Washed Out - Courtesy of Sub Pop

The music itself is difficult to describe. He’s been frequently linked with the emergence of the web-based genre ‘chillwave’ – along with contemporaries such as Toro Y Moi, Summer Camp, Panda Bear and Neon Indian – but that awful, awful name has been attached to a pretty heterogeneous group of musicians. Whilst all of their music is tinged with a gorgeous sense of nostalgia, there’s not much else that they have in common; the similarities between Washed Out and Summer Camp end abruptly at ‘like old stuff’.

It’s much easier to fit Greene’s music in with the very zeitgeisty sense of minimalism that’s characterised some of the best releases of the past few years – think the xx, Bon Iver and James Blake – who have managed to craft beautiful songs out of an extremely sparse musical armoury. Beats and loops are the very core of Washed Out’s music (understandably so, since he made his name making songs with nothing more than his laptop), whilst pleasingly simple melodic lines and smatterings of samples roll over the top of it all. The simplicity of it all is its virtue; the beats are nothing if not danceable, the kind that burrow down through your ears and straight into your feet, but they’re also exactly the kind of songs that you could stick on repeat for five hours whilst you bury yourself in a dissertation. Greene is obviously aware of this – what good would dissertation background music be in a club? – so he uses a full live band at his shows, where everything sounds bigger, grander and, for the lack of a better word, groovier. It’s a nice departure from some other artists of his ilk who stick to the more impersonal one man and his laptop live set-up.

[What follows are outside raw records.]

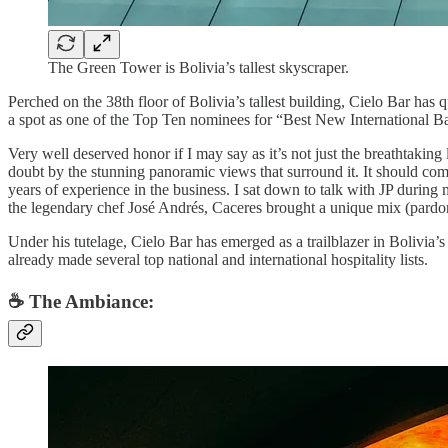
The Green Tower is Bolivia’s tallest skyscraper.
Perched on the 38th floor of Bolivia’s tallest building, Cielo Bar has q
a spot as one of the Top Ten nominees for “Best New International B
Very well deserved honor if I may say as it’s not just the breathtaking l
doubt by the stunning panoramic views that surround it. It should com
years of experience in the business. I sat down to talk with JP durin
the legendary chef José Andrés, Caceres brought a unique mix (pardon
Under his tutelage, Cielo Bar has emerged as a trailblazer in Bolivia’s
already made several top national and international hospitality lists.
☕️ The Ambiance:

So, anyone in Lancaster with a need to dance somewhere other than the Sugarhouse (which, let’s face it, is the vast majority of us) should get down to one of his shows. Washed Out are playing several UK tour dates after a string of hugely successful European and US dates – Greene will be in Manchester on Sunday 13th, Leeds on the 14th and London (for those of us with plenty of money to burn) on the 15th.